One could blame all these trials and tribulations on subprime if one was willing to argue that the pell-mell expansion of subprime mortgage lending activity was itself the cause of the housing bust. But one could also argue that the inevitable collapse of an overheated housing market was what exposed the weaknesses in dodgy subprime loans originally generated by mortgage lenders desperate to grab a piece of the boom. The first cracks in the subprime lending industry did not begin to appear until the housing market was well into its contraction.

There is also, as Bloomberg reporters Daniel Taub and Nick Baker note, a tendency to seize upon the story of the day as a handy excuse for explaining away any current financial problems. It might be more palatable to shareholders for an executive to claim that the subprime meltdown is crushing business, rather than, say, Chinese competition, or management miscues.

But even acknowledging all of the above, it's still a little too soon to start begging reporters and analysts and bloggers to start focusing their attention elsewhere. The credit market anxieties swirling around Wall Street right now are directly tied to the ripple effects of subprime woes. Every hedge fund that blows up and every big merger deal that is delayed because debt is suddenly too costly can be blamed, pretty reasonably, on subprime. Meanwhile, the slowdown in the "real economy" -- the bad news from GM and Ford, a minimal retail sales growth rate -- is more specific to the housing slump (with not insignificant help from high gas prices).

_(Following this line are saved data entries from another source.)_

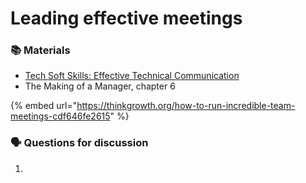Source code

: # Leading effective meetings



 

### 📚 Materials

* [Tech Soft Skills: Effective Technical Communication](https://www.linkedin.com/learning/tech-soft-skills-effective-technical-communication?u=2125562)
* The Making of a Manager, chapter 6

{% embed url="https://thinkgrowth.org/how-to-run-incredible-team-meetings-cdf646fe2615" %}

### 🗣 Questions for discussion

1.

On Tuesday, the U.S. stock market zigged down, while on Wednesday it zigged up. And yes, it may be tiresome to try to interpret every jig and jog as a reflection of how investors feel about the world of subprime lending during any particular minute. But the end of this chapter is not imminent. The housing sector has yet to begin a recovery, and the credit market shakeout may only just be getting started. That's the story of the day. It might be repetitive, but it's not boring.